Common Myths About Snow
One common myth is that the ground can be too warm for snow to accumulate.
This has been easily proven wrong, as recently as the October snowstorm from last year. As long as the air is cold enough for snow, and the snow comes down hard enough, it can accumulate at just about any temperature.
After a warm stretch of weather with temperatures in the 50s or even 60s, Connecticut has had its fair share of snow storms. Hey, we’ve even seen accumulating snow in May, so that has to say something!
Can it be too cold for snow?
If anything, as it gets very cold, the air becomes extremely dry. If it’s too dry, then yes, it cannot snow. In the real world, it really never gets too cold to snow.
Theoretically speaking, it could be too cold if we reached absolute zero…
Myth #3: Snow only goes away from melting.
Did you know that snow can also turn directly from a solid into a gas? It’s called sublimation. Even though this is a slow process, snow can literally disappear into the air over time.

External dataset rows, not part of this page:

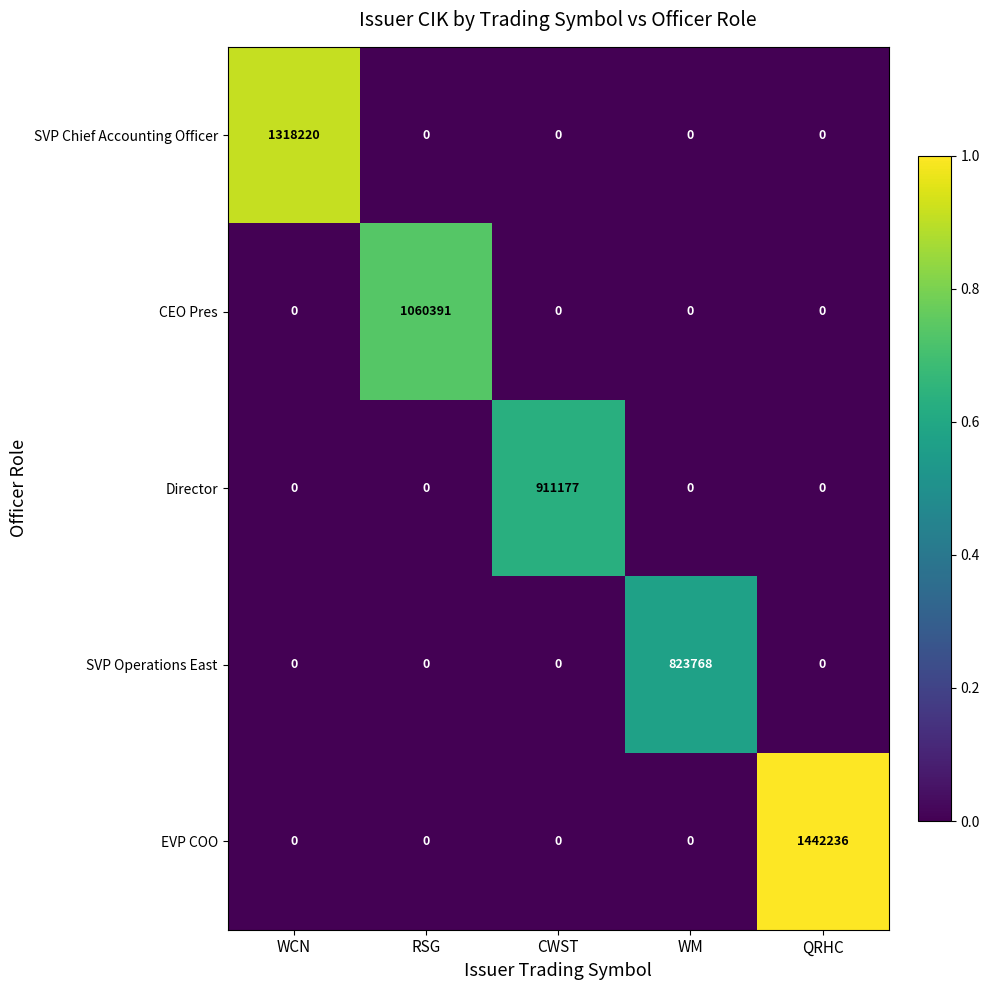

Reading right to left, list all the values displayed in this chart.

SVP Chief Accounting Officer: QRHC=0	WM=0	CWST=0	RSG=0	WCN=1318220
CEO Pres: QRHC=0	WM=0	CWST=0	RSG=1060391	WCN=0
Director: QRHC=0	WM=0	CWST=911177	RSG=0	WCN=0
SVP Operations East: QRHC=0	WM=823768	CWST=0	RSG=0	WCN=0
EVP COO: QRHC=1442236	WM=0	CWST=0	RSG=0	WCN=0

No two snowflakes can be the same.
This may be up for debate, but think about it…
To our knowledge, there is a smallest finite particle. In theory, it’s possible for two snowflakes to be exactly the same, but these odds are incredibly low.
Climate change = less snow.
If anything, the threat of heavy snow has actually increased over the past 20 years or so. Think about it…1995-96 and 2010-11 were some of the snowiest winters of all time across parts of the Northeast. At the same time, we’ve had many massive nor’easters with intense snowfall.
If the global temperature keeps rising, sure, snow could eventually stop happening, but don’t expect that anytime soon. Warmer air provides more fuel for storms and stronger systems can dump more snow.
The groundhog knows best.
If the groundhog says we will have six more weeks of winter, doesn’t that mean more snow and cold?
According to the National Climatic Data Center, Phil has a 39% success rate. Considering he only has a 50% chance of being correct in the first place, that’s not so good. Another study out of Canada said that the rate was closer to 37%. Ouch. It turns out that he’s wrong more often than he is right.
Even though heavy snow is very common, it’s actually quite difficult to achieve official blizzard conditions.
In order to reach blizzard criteria, there must be…
- Sustained winds or frequent gusts over 35 MPH
- Visibility of 1/4 mile or less
- Blowing or drifting snow
All of the above for three consecutive hours
In our case, most winter storms don’t have the steady, strong winds. We’ve had many snow storms with over a foot of snow, but since the wind criteria was not met, it technically wasn’t a blizzard.